Transmittance and System Sizing
One of the key design parameters for UV system sizing, is the ultraviolet transmittance (UVT) of the liquid. This measures the ability of UV light to pass through the liquid. The UVT is determined relative to that of distilled water, which has a UVT value of 100%. The UVT is measured in a 1cm quartz cell at a wavelength of 254 nm.
A high UVT allows the UV light to easily penetrate the liquid. A low UVT will require additional power or UV lamps to achieve the same UV dose performance.
UV System Validation
Validation is a method of testing UV equipment to determine how effective and efficient the equipment is in inactivating various organisms at a range of flows and different water qualities. For a system to be validated, it must undergo independent, 3rd party bioassay testing using a recognised test standard. The testing uses live surrogate microorganisms to determine ‘real world’ reactor performance. A validated RED dose takes into account UV chamber design, hydraulic flow efficiencies, lamp positioning and intensity zones to ensure the performance of a UV system. Safety factors such as lamp ageing and quartz fouling factors are taken into account in the UV dose equation. Validation testing for atg UV Technology UV systems is carried out in accordance with the United States Environmental Protection Agencies (US EPA) UVDGM 2006. The EPA method is one of the most modern and rigorous testing regimes in the world.

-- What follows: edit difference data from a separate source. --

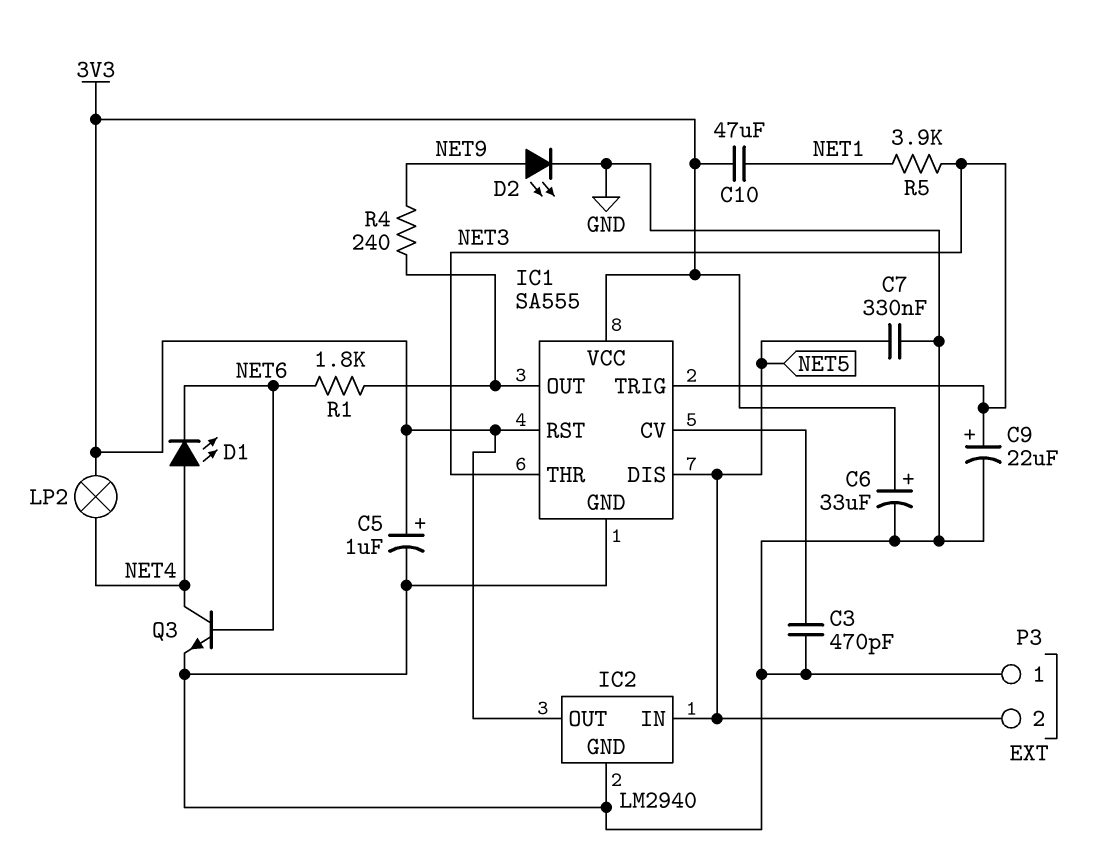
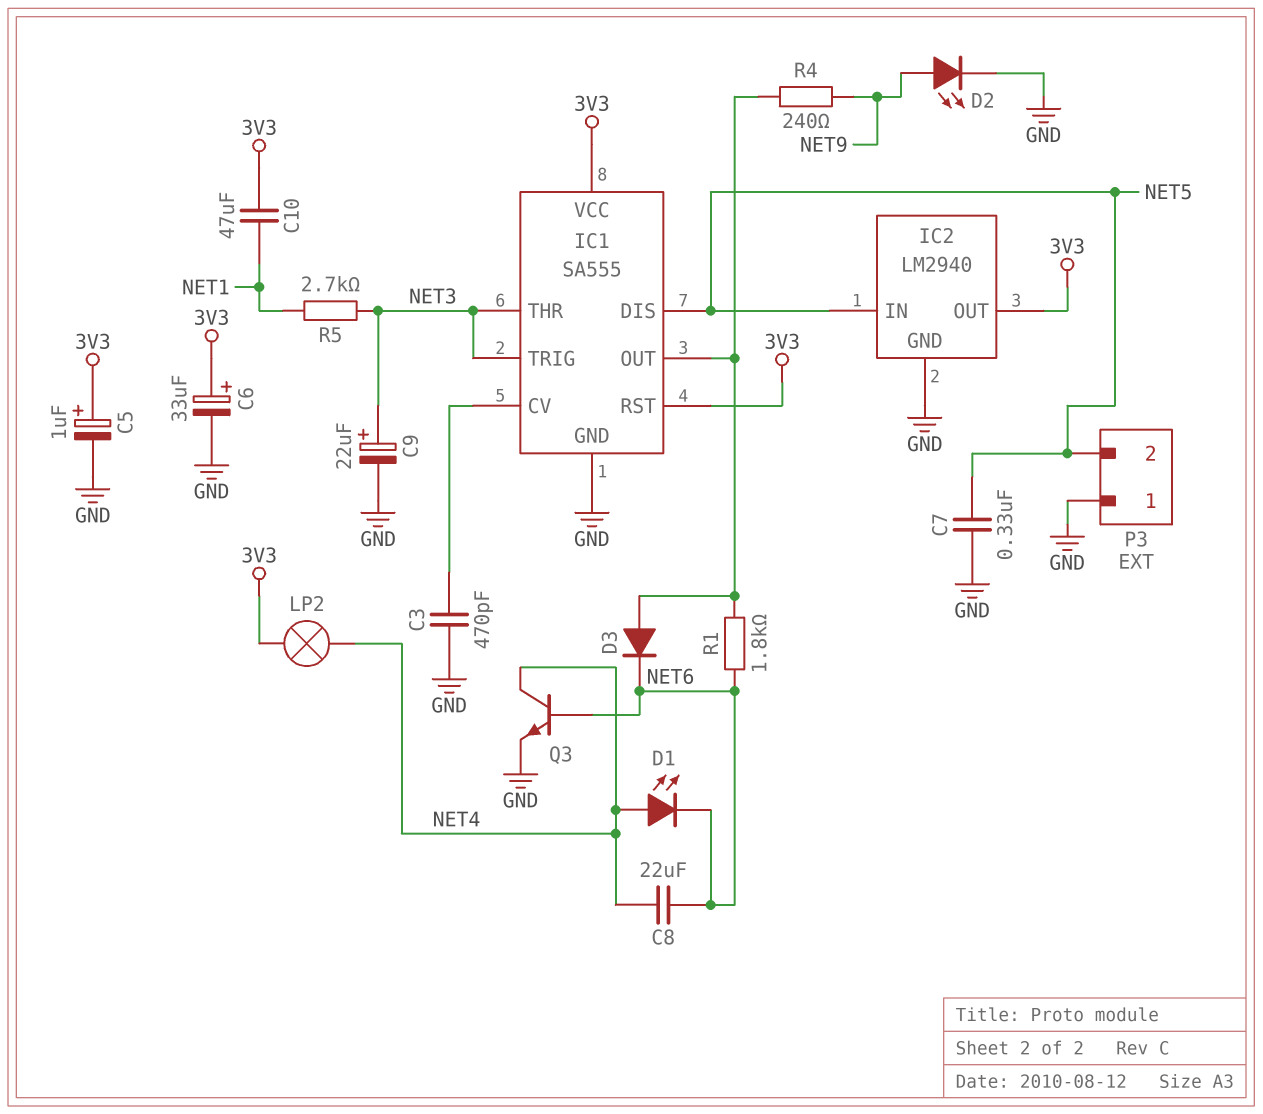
C8: none -> 22uF (NET4, NET6)
D3: none -> diode (A IC1/OUT, K NET6)
R5: 3.9k (NET1, NET3) -> 2.7k (NET1, NET3)

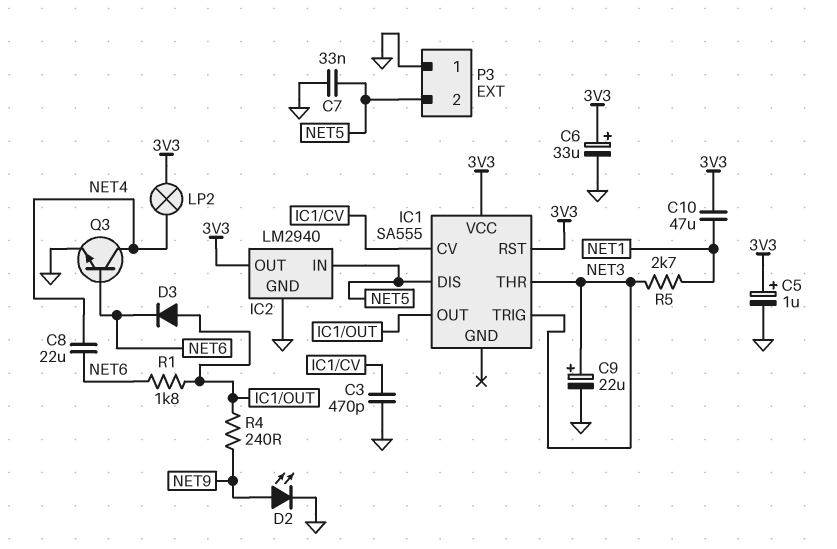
C7: 330nF (GND, NET5) -> 33nF (GND, NET5)
D1: LED (A NET4, K NET6) -> none
IC1 pin GND: GND -> none

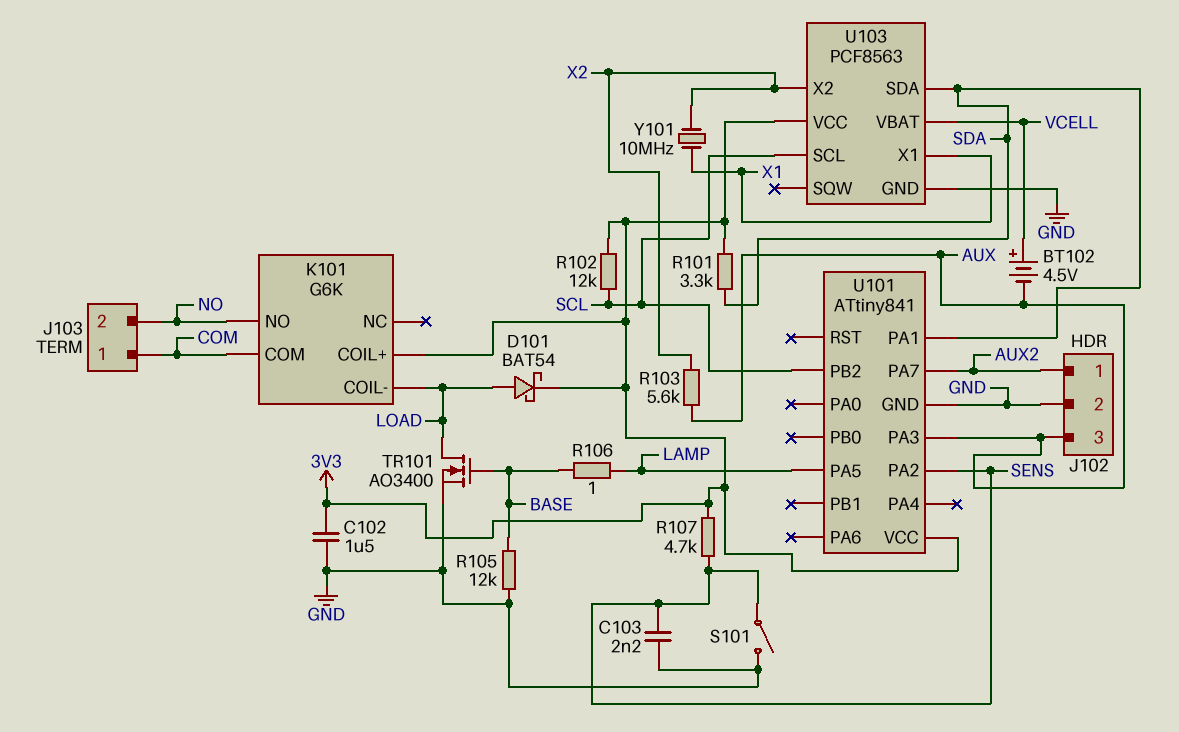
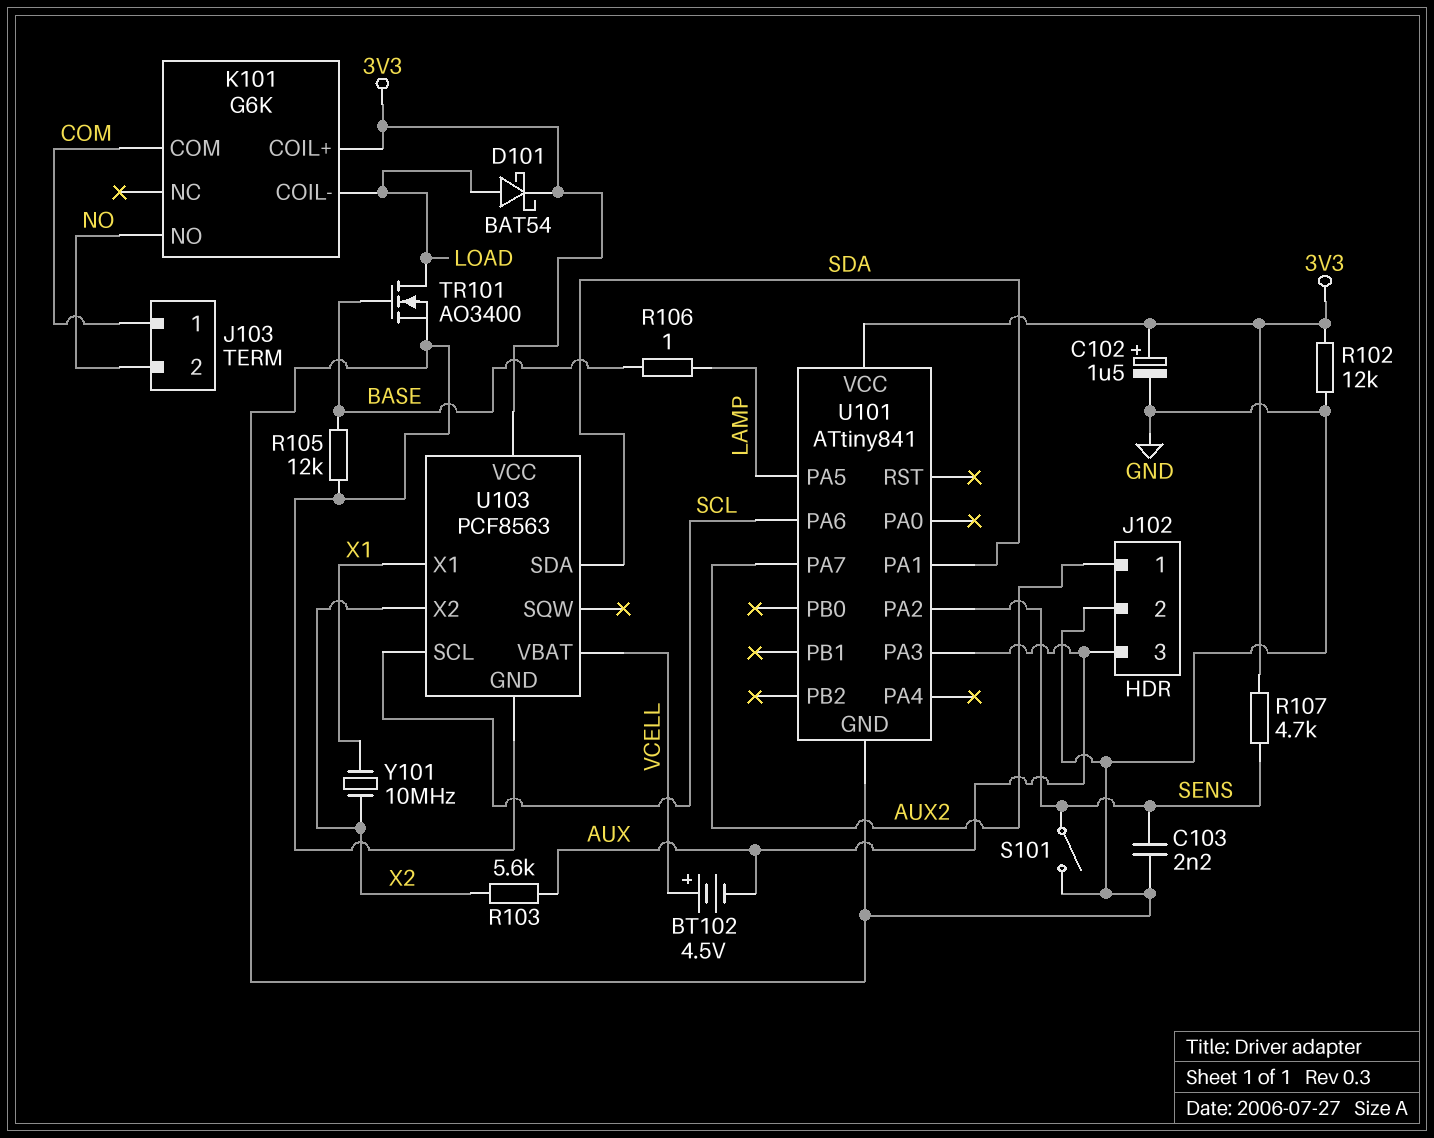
C102: 1.5uF (3V3, GND) -> 1.5uF (plus 3V3, minus GND)
R101: 3.3k (3V3, SDA) -> none
R102: 12k (3V3, SCL) -> 12k (3V3, GND)
U101 pin PA6: none -> SCL
U101 pin PB2: SCL -> none

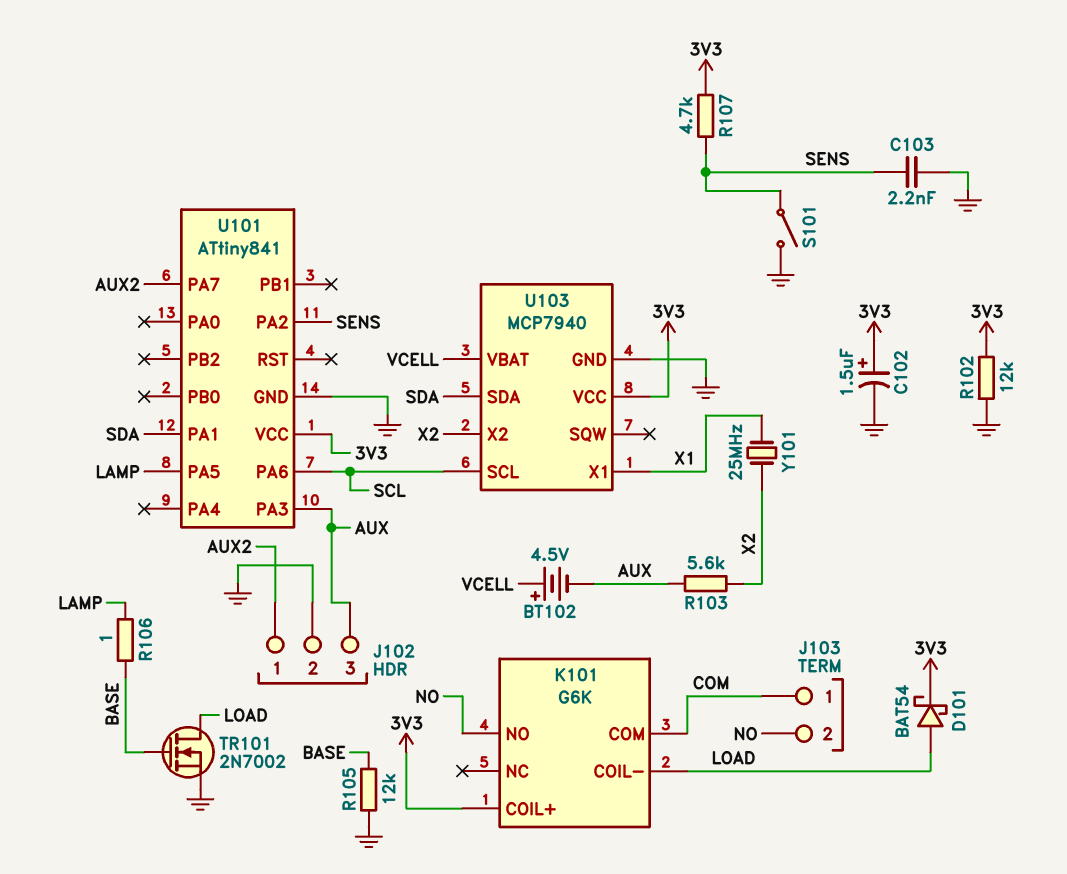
TR101: NMOS AO3400 (G BASE, D LOAD, S GND) -> NMOS 2N7002 (G BASE, D LOAD, S GND)
U103: PCF8563 -> MCP7940
Y101: 10MHz (X1, X2) -> 25MHz (X1, X2)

HOW UV-C LIGHT IS USED IN THE TREATMENT OF WATER AND OTHER LIQUIDS
UV light is a chemical-free and non-intrusive method of inactivating micro-organisms. For industrial product and process water, as well as other liquids, these micro-organisms can be harmful to humans and cause spoilage and a reduction in product shelf life. For municipal drinking water, harmful organisms can also be disinfected.
For practical applications UV-C light is produced by commercially manufactured UV lamps. One or more of these lamps are installed in a UV chamber, which is installed in the fluid distribution network. As a liquid or water is passed through the UV chamber, it is exposed to the UV-C light generated by the UV lamps.
UV disinfection has many beneficial properties and advantages. UV does not affect the taste, pH or colour of the fluid being disinfected. It is often used where conventional chlorine disinfection cannot be applied.
Correctly specified UV systems can also be used to de-chlorinate or de-ozonate process water and to assist in the removal of TOC from ultra-pure water.